Search code examples
regexalternation

Why regex engine choose to match pattern `..X` from `.X|..X|X.`?


I have a string

1234X5678

and I use this regex to match pattern

.X|..X|X.

I got

34X

The question is why didn't I get 4X or X5?

Why regex choose to perform the second pattern?


Solution

  • The main point here is:

    Regex engine analyzes the input from LEFT TO RIGHT by default.

    So, you have an alternation pattern .X|..X|X. and you run it against 1234X5678. See what happens:

    enter image description here

    Each alternative branch is tested against each location in the string from left to right.

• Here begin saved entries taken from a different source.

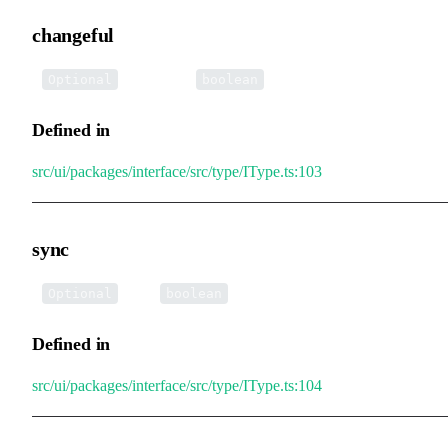
changeful
•
changeful
:
Optional
boolean
Defined in
src/ui/packages/interface/src/type/IType.ts:103
sync
•
sync
:
Optional
boolean
Defined in
src/ui/packages/interface/src/type/IType.ts:104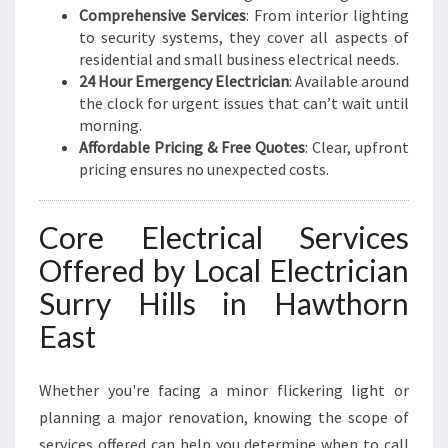
Comprehensive Services
: From interior lighting
to security systems, they cover all aspects of
residential and small business electrical needs.
24 Hour Emergency Electrician
: Available around
the clock for urgent issues that can’t wait until
morning.
Affordable Pricing & Free Quotes
: Clear, upfront
pricing ensures no unexpected costs.
Core Electrical Services
Offered by Local Electrician
Surry Hills in Hawthorn
East
Whether you're facing a minor flickering light or
planning a major renovation, knowing the scope of
services offered can help you determine when to call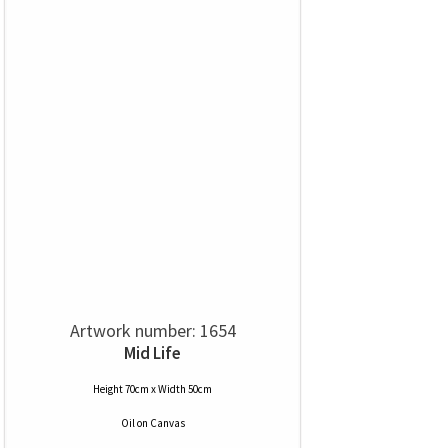
Artwork number: 1654
Mid Life
Height 70cm x Width 50cm
Oil
on
Canvas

    The first 1-7 steps show how the engine tries to match the characters at the beginning of the string. However, none of the branches (neither .X, nor ..X, nor X. match 12 or 123).

    Steps 8-13 just repeat the same failing scenario as none of the branches match 23 or 234.

    Steps 14-19 show a success scenario because the 34X can be matched with Branch 2 (..X).

    The regex engine does not reach the location before 4 since this location gets matched and consumed.

    And another conclusion:

    The order of alternations matters, and in NFA regex engines the first alternative matched wins, BUT this alternative does not have to be the first shortest one, a farther longer alternative that matches the same characters in the beginning can match earlier.